:: Exercise passage ::
-------

The first of the aggressions of which Ortiz is accused at present were against a girl of Chinese origin, whom Ortiz allegedly accosted at the entrance to her apartment with a bunch of keys in his hand. He managed to convince her that he had been invited by her parents to visit the family. Once inside, he abused her. The girls never mentioned anything to her family.

Ortiz was allegedly meticulous with his kidnappings, which he carried out near schools, parks and sweet shops. But towards the end of August he slipped up. He stopped at one such shop with a kidnap victim in his car, paid for his purchase in a great hurry, arousing the suspicions of the sales person, who alerted the police. The whole barrio was on alert, naturally.

The CCTV cameras at a nearby bank got pictures of the van Ortiz used; police had to sift through 78,000 similar vehicles because the camera angle was unable to give a clear image of its number plates. During her testimony the girl was able to remember the man making a phone call as he was driving, so the police had to comb through all the telephone posts in the area and cross reference them with other information to find at the end of the trail, a used car business for whom Ortiz occasionally ran errands.

The alleged paedophile lived with his mother in Madrid, close to the area where he allegedly committed his crimes. Another family building, empty and undergoing reformation and only two kilometres from his mother’s, was where he took his victims. Mother and son visited these premises regularly; the parking garage, with only one guard on duty at any time, is accessed directly from the building. The 107 residents never noticed anything strange, they say, except that sometimes the shutters were up.

-------

:: Data under study ::
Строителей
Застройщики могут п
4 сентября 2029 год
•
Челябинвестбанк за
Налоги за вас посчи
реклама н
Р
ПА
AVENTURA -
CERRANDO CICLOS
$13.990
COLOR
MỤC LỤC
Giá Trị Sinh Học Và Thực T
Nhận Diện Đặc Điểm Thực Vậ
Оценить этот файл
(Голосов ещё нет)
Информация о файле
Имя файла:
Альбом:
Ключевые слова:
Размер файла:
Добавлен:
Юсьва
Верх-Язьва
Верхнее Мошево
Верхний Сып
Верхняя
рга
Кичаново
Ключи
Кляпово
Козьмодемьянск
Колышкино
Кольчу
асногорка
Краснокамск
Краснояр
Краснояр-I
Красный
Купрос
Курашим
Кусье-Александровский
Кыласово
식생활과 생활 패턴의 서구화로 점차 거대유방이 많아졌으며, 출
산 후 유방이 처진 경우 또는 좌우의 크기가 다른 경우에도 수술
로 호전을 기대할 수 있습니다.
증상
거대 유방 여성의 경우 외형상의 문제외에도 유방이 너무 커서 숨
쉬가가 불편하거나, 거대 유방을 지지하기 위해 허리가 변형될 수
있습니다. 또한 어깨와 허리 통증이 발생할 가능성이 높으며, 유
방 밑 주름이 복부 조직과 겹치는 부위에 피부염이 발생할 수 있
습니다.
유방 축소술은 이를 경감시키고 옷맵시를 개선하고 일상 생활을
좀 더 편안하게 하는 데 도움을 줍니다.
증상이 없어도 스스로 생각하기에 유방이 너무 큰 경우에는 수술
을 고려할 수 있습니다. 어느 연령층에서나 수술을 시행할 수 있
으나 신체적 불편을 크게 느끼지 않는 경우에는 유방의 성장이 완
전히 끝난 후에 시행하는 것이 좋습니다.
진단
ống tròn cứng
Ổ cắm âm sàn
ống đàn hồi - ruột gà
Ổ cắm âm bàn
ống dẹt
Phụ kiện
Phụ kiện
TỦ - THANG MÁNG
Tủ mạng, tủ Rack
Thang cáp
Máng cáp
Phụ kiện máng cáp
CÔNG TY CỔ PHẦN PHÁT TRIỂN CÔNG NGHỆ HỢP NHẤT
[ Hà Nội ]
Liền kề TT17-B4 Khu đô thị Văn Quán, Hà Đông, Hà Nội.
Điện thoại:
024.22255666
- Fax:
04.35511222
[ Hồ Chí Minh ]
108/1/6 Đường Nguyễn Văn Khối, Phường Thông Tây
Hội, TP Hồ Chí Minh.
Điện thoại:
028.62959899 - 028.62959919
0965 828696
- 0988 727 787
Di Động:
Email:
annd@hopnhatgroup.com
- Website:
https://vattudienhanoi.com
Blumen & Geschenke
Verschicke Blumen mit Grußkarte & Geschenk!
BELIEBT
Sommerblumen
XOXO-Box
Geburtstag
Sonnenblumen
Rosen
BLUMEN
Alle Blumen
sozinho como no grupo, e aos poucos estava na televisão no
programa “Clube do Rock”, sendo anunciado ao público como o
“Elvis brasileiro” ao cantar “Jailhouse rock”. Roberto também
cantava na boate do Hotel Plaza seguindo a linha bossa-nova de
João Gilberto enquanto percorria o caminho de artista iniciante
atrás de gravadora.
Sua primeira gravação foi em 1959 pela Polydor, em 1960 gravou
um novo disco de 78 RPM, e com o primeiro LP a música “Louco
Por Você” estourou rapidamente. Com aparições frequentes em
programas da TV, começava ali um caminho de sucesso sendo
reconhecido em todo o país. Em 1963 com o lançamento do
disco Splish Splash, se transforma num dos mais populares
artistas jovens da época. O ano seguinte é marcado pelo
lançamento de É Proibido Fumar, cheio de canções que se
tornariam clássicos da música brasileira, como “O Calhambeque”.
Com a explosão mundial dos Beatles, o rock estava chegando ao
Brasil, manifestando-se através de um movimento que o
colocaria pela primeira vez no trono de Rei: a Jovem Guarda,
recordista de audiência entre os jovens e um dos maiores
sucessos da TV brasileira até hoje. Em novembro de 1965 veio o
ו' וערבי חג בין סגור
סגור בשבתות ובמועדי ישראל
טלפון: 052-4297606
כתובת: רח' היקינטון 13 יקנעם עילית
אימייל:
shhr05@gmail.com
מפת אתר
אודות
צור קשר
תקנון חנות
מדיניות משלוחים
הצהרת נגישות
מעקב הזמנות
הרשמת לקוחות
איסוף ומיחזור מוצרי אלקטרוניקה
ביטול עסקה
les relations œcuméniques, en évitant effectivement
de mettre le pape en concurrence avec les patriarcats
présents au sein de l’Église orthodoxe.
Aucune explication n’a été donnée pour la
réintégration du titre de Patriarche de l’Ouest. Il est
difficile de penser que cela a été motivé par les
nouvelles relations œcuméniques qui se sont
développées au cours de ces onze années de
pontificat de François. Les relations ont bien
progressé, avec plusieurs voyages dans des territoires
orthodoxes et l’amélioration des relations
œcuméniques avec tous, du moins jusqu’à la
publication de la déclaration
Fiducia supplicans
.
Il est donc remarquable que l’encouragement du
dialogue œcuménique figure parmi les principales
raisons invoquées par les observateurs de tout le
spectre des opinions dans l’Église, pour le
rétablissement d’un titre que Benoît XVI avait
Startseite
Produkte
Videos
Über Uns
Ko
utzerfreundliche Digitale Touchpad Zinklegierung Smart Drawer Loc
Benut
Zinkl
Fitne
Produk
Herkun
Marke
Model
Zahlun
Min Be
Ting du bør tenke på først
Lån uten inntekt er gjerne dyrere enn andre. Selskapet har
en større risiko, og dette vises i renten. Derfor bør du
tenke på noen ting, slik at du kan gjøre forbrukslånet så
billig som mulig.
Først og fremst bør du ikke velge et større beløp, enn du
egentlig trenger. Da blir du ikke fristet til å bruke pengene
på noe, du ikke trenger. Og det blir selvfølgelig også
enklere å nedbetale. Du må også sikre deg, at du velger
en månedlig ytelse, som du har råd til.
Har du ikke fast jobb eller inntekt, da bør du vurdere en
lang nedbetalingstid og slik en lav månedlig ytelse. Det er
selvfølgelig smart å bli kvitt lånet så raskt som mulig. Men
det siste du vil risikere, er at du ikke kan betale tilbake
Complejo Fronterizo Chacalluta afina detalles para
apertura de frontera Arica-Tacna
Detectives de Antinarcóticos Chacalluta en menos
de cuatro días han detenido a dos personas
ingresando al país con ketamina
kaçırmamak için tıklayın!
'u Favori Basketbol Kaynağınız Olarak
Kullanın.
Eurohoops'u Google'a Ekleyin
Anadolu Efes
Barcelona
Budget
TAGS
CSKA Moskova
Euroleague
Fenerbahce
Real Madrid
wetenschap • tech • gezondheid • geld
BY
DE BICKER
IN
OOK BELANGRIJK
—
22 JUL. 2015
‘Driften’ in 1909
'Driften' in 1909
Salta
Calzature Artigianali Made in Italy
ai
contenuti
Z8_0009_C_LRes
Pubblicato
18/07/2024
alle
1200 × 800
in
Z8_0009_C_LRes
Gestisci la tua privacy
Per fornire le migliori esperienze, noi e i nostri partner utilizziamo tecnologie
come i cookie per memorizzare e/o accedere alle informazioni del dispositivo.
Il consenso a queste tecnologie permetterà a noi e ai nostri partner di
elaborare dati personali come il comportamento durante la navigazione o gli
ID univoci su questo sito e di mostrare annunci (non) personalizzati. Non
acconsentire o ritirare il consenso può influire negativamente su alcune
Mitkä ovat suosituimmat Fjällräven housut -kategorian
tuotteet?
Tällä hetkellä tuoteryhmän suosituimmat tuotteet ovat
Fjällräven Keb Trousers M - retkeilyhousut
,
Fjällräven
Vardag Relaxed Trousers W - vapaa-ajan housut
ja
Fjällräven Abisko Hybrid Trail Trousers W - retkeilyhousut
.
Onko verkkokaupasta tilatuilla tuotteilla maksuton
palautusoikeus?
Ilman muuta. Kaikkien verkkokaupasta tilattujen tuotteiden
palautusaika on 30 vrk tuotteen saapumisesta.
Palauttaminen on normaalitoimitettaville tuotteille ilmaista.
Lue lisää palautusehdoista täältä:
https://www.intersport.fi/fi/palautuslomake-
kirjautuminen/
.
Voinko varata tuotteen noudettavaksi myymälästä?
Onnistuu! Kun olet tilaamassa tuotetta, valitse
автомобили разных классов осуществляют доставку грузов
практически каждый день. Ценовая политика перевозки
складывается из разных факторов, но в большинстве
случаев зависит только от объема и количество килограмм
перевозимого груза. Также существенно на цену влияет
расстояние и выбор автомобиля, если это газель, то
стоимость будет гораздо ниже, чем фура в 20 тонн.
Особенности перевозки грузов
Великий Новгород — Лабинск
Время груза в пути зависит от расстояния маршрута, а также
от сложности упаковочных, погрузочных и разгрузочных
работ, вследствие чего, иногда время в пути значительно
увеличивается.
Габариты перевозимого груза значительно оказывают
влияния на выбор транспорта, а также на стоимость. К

-------

:: Task instructions ::
Revise the passage about the Ortiz case from "Ortiz was allegedly" up to and including "occasionally ran errands.", replacing "police" with "detectives" throughout.

:: Expected output ::
Ortiz was allegedly meticulous with his kidnappings, which he carried out near schools, parks and sweet shops. But towards the end of August he slipped up. He stopped at one such shop with a kidnap victim in his car, paid for his purchase in a great hurry, arousing the suspicions of the sales person, who alerted the detectives. The whole barrio was on alert, naturally.

The CCTV cameras at a nearby bank got pictures of the van Ortiz used; detectives had to sift through 78,000 similar vehicles because the camera angle was unable to give a clear image of its number plates. During her testimony the girl was able to remember the man making a phone call as he was driving, so the detectives had to comb through all the telephone posts in the area and cross reference them with other information to find at the end of the trail, a used car business for whom Ortiz occasionally ran errands.